The task:
All that is needed is each line of the entries holding the word "niedoboru", copied as it stands.
+++ Data provided
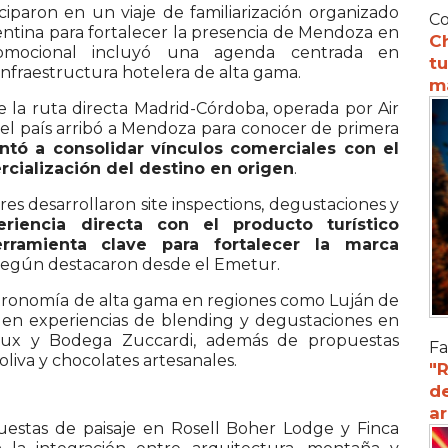
iciparon en un viaje de familiarización organizado
Co
entina para
fortalecer la presencia de Mendoza en
C
omocional incluyó una agenda centrada en
tu
infraestructura hotelera de alta gama.
m
de la ruta directa Madrid-Córdoba, operada por
Air
s del país arribó a Mendoza para conocer de primera
ntó a consolidar vínculos comerciales con el
cialización del destino en origen
.
es desarrollaron site inspections, degustaciones y
riencia directa con el producto turístico
ramienta clave para fortalecer la marca
 según destacaron desde el Emetur.
astronomía de alta gama en regiones como
Luján de
on en experiencias de blending y degustaciones en
rux
y
Bodega Zuccardi
, además de propuestas
Fa
liva y chocolates artesanales.
"R
d
a
opuestas de paisaje en Rosell Boher Lodge y
Finca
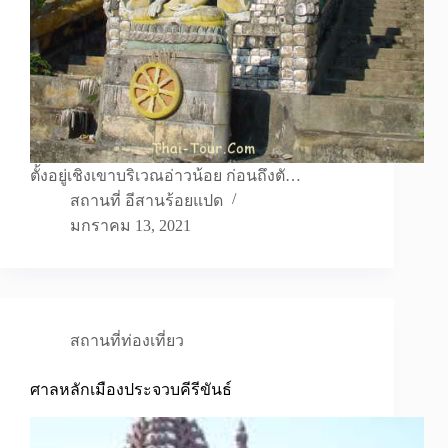
ตั้งอยู่เชิงเขาบริเวณอ่าวน้อย ก่อนถึงตั…
สถานที่ อีสานร้อยแปด
มกราคม 13, 2021
สถานที่ท่องเที่ยว
ศาลหลักเมืองประจวบคีรีขันธ์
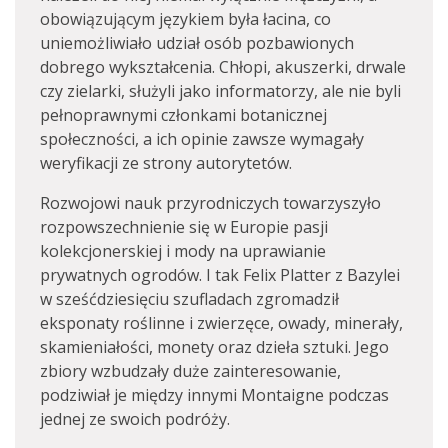
obowiązującym językiem była łacina, co
uniemożliwiało udział osób pozbawionych
dobrego wykształcenia. Chłopi, akuszerki, drwale
czy zielarki, służyli jako informatorzy, ale nie byli
pełnoprawnymi członkami botanicznej
społeczności, a ich opinie zawsze wymagały
weryfikacji ze strony autorytetów.
Rozwojowi nauk przyrodniczych towarzyszyło
rozpowszechnienie się w Europie pasji
kolekcjonerskiej i mody na uprawianie
prywatnych ogrodów. I tak Felix Platter z Bazylei
w sześćdziesięciu szufladach zgromadził
eksponaty roślinne i zwierzęce, owady, minerały,
skamieniałości, monety oraz dzieła sztuki. Jego
zbiory wzbudzały duże zainteresowanie,
podziwiał je między innymi Montaigne podczas
jednej ze swoich podróży.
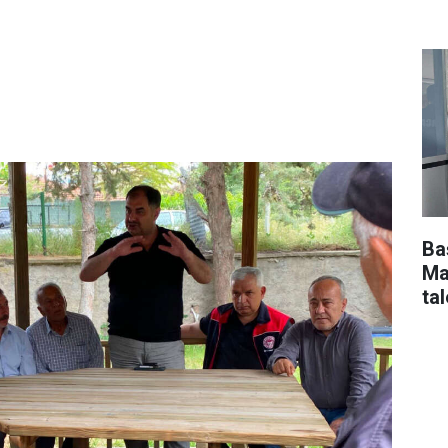
Ba
Ma
tal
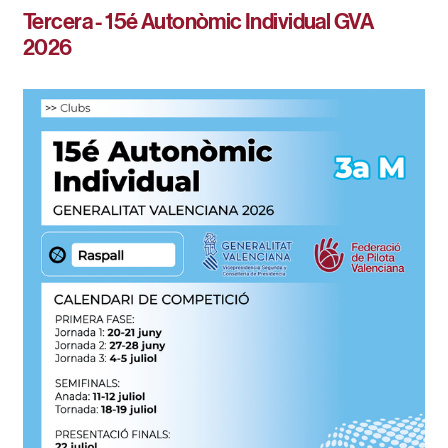
Tercera - 15é Autonòmic Individual GVA
2026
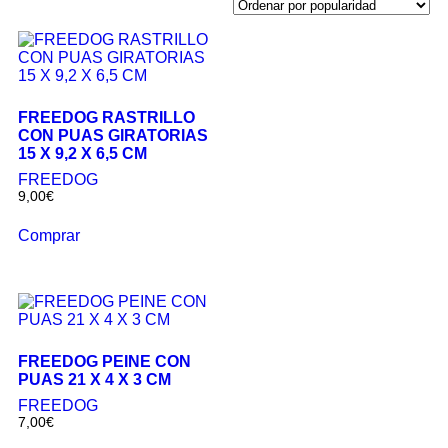
FREEDOG RASTRILLO
CON PUAS GIRATORIAS
15 X 9,2 X 6,5 CM
FREEDOG
9,00
€
Comprar
FREEDOG PEINE CON
PUAS 21 X 4 X 3 CM
FREEDOG
7,00
€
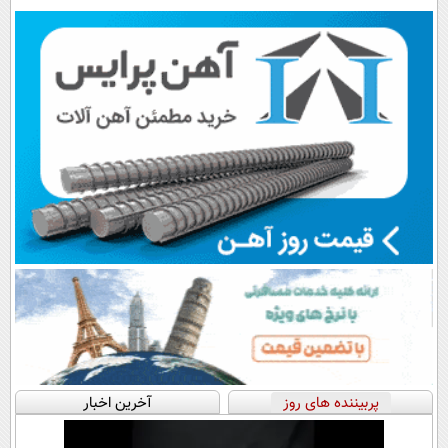
رایگان+پرداخت
پرداخت اقساطی
سبک و مقاوم |
اقساطی😍
💳 📍 تهران
پرداخت قسطی
پربیننده های روز
آخرین اخبار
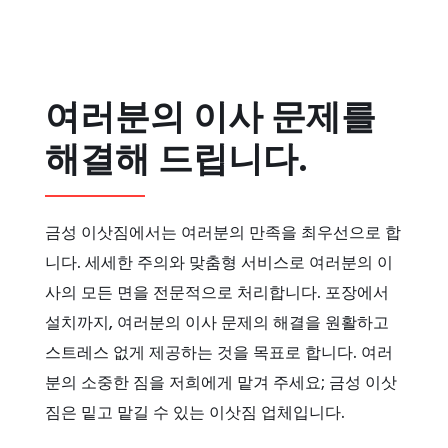
여러분의 이사 문제를
해결해 드립니다.
금성 이삿짐에서는 여러분의 만족을 최우선으로 합
니다. 세세한 주의와 맞춤형 서비스로 여러분의 이
사의 모든 면을 전문적으로 처리합니다. 포장에서
설치까지, 여러분의 이사 문제의 해결을 원활하고
스트레스 없게 제공하는 것을 목표로 합니다. 여러
분의 소중한 짐을 저희에게 맡겨 주세요; 금성 이삿
짐은 밑고 맡길 수 있는 이삿짐 업체입니다.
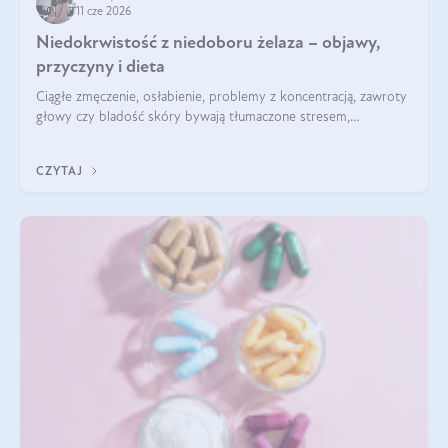
11 cze 2026
Niedokrwistość z niedoboru żelaza – objawy,
przyczyny i dieta
Ciągłe zmęczenie, osłabienie, problemy z koncentracją, zawroty
głowy czy bladość skóry bywają tłumaczone stresem,
przepracowaniem lub niedoborem snu. Tymczasem ich
przyczyną może być niedokrwistość z niedoboru żelaza.
CZYTAJ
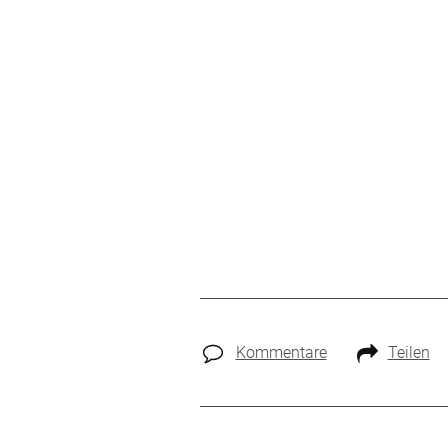
Kommentare
Teilen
++++++
Written reply:
Niedokrwistość z niedoboru żelaza – objawy,
przyczyną może być niedokrwistość z niedoboru żelaza.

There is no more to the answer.